Each entry below is to be written out exactly, and the pictures are to be left out.

══ EXCERPTED DATA ══

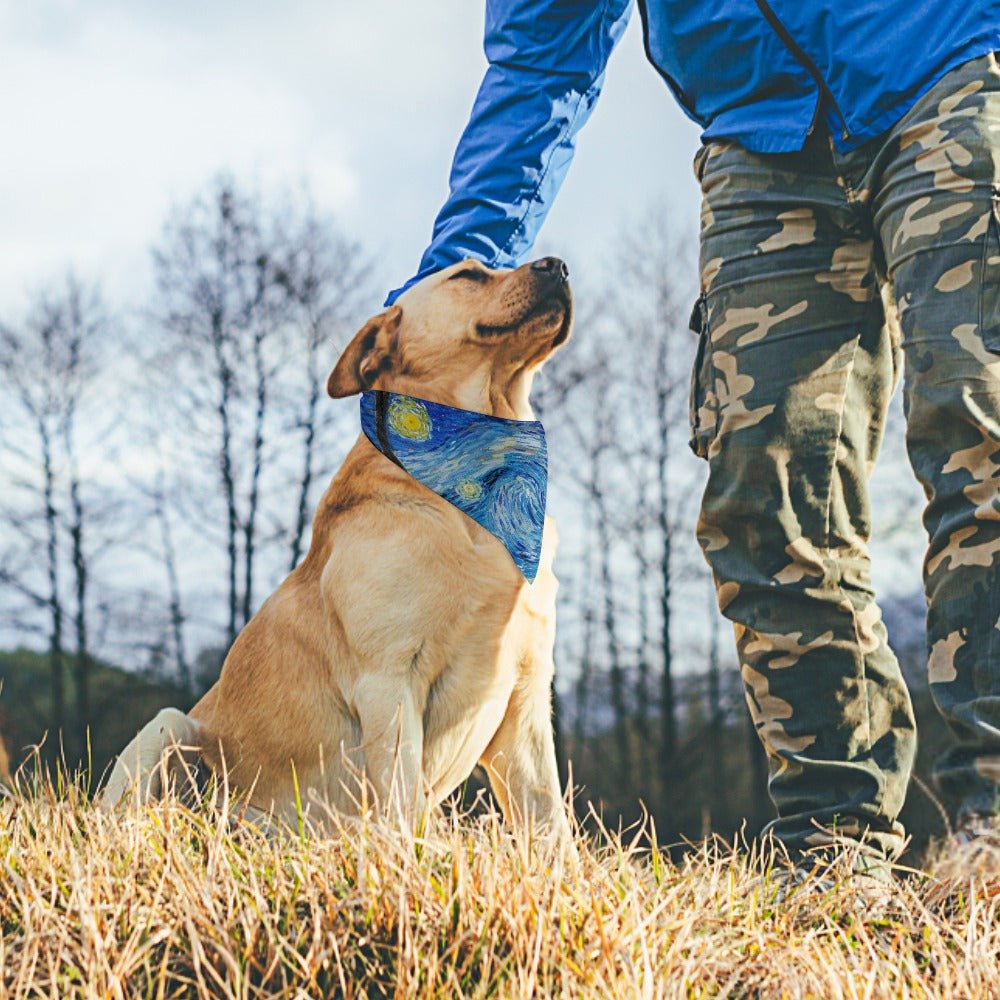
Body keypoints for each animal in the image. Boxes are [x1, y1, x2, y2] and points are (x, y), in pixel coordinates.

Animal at [102, 254, 576, 840]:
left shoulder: (527, 693)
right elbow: (403, 805)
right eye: (468, 275)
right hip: (170, 728)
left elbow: (552, 825)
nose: (559, 266)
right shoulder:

═══

▸ EXPECTED OUTPUT:
Body keypoints for each animal in the image. Boxes are [x1, y1, x2, y2] and points are (x, y), in pixel coordinates.

Animal at [102, 254, 576, 840]:
left shoulder: (527, 693)
right elbow: (403, 805)
right eye: (468, 275)
right hip: (170, 728)
left elbow: (552, 825)
nose: (559, 266)
right shoulder:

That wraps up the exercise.